A **trainer** optimizes the parameters of a given model to produce the correct outputs for a given task using the cumulated values of a given loss over the training samples as a numerical optimization criteria. All the available trainers tune all their required hyper parameters on a separate validation dataset.

```
./apps/info --trainer
|---------|--------------------|-----------------------------------------------------------------------------------------------------------------------------------------------------------------|
| trainer | description | configuration |
|---------|--------------------|-----------------------------------------------------------------------------------------------------------------------------------------------------------------|
| batch | batch trainer | {"solver":"lbfgs","solvers":"[cgd,cgd-cd,cgd-dy,cgd-dycd,cgd-dyhs,cgd-fr,cgd-hs,cgd-ls,cgd-n,cgd-prp,gd,lbfgs]","epochs":1024,"epsilon":0.000001,"patience":32} |
|---------|--------------------|-----------------------------------------------------------------------------------------------------------------------------------------------------------------|
```

#### Examples

The library provides various command line programs and utilities.

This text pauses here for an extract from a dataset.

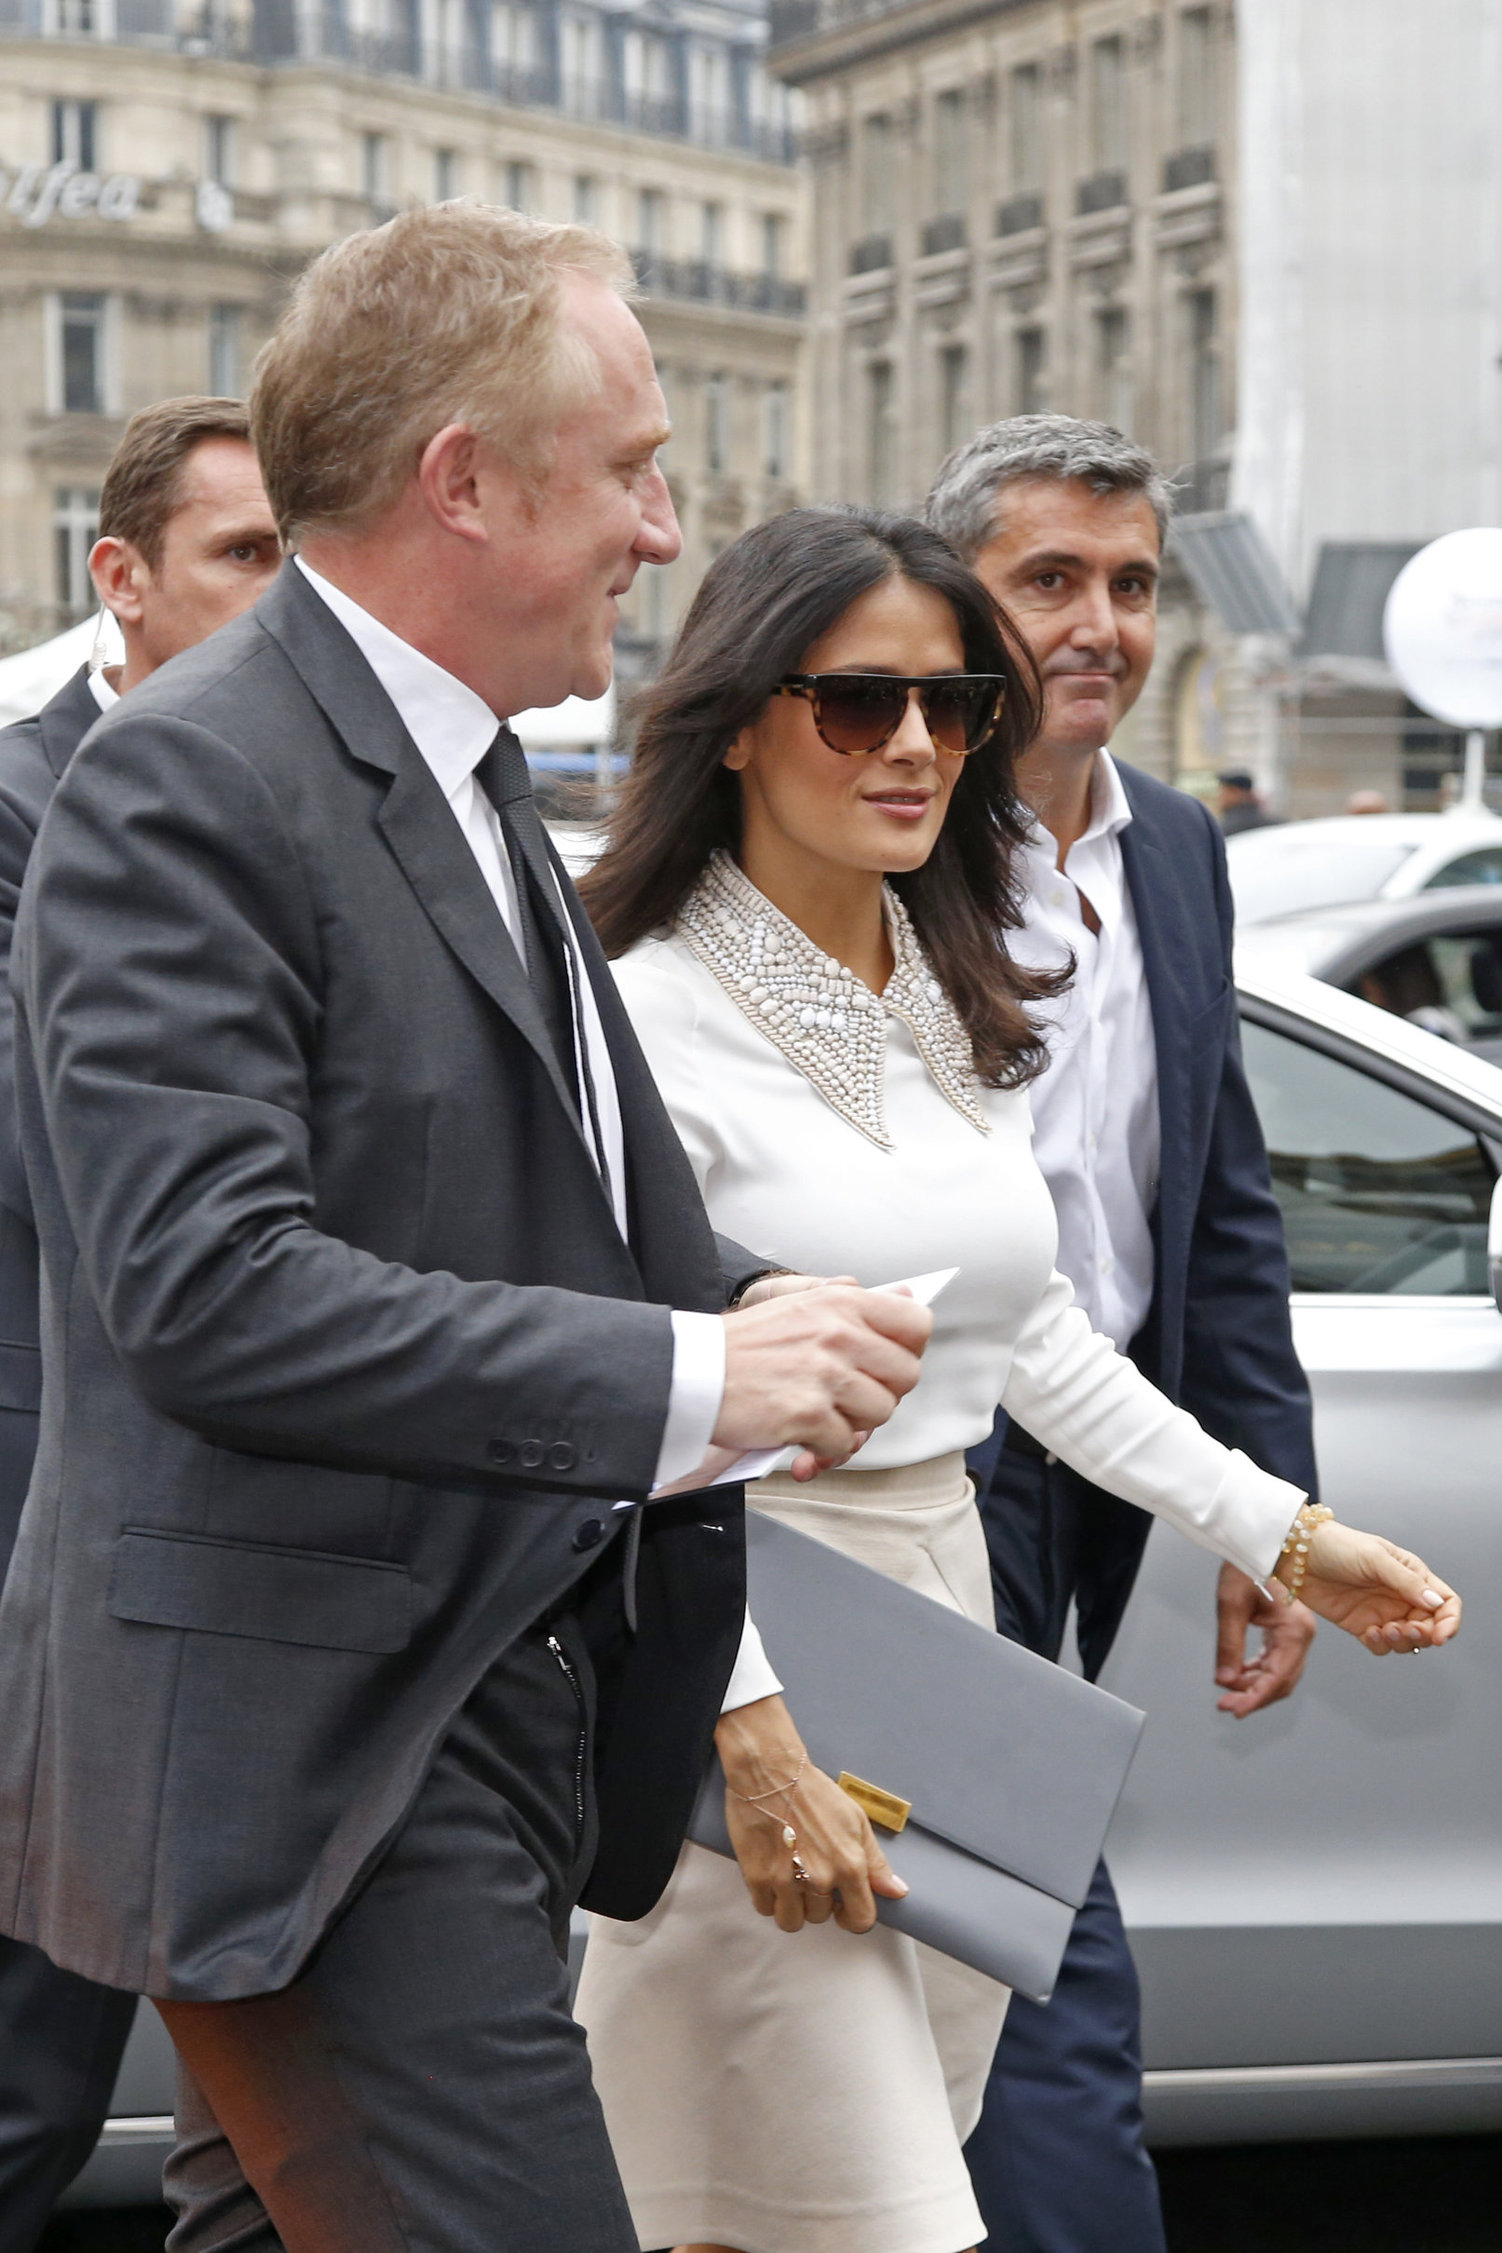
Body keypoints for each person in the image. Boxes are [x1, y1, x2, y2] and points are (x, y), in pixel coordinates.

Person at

Each program displays its possible arguments with short explanations by running it with `--help`

.

Most notably:

**apps/info**- prints all registered objects with the associated ID and a short description.**apps/info_archive**- loads an archive (e.g. .tar, .tgz, .zip) and prints its description (e.g. file names and sizes in bytes).**apps/train**- train a model on a given task.**apps/evaluate**- test a model on a given task.**bench/benchmark_solvers**- benchmark all optimization methods with varying the line-search parameters on standard test functions.**bench/benchmark_models**- bechmark speed-wise some typical models on a synthetic task.

The `scripts`

directory contains examples on how to train various models on different tasks.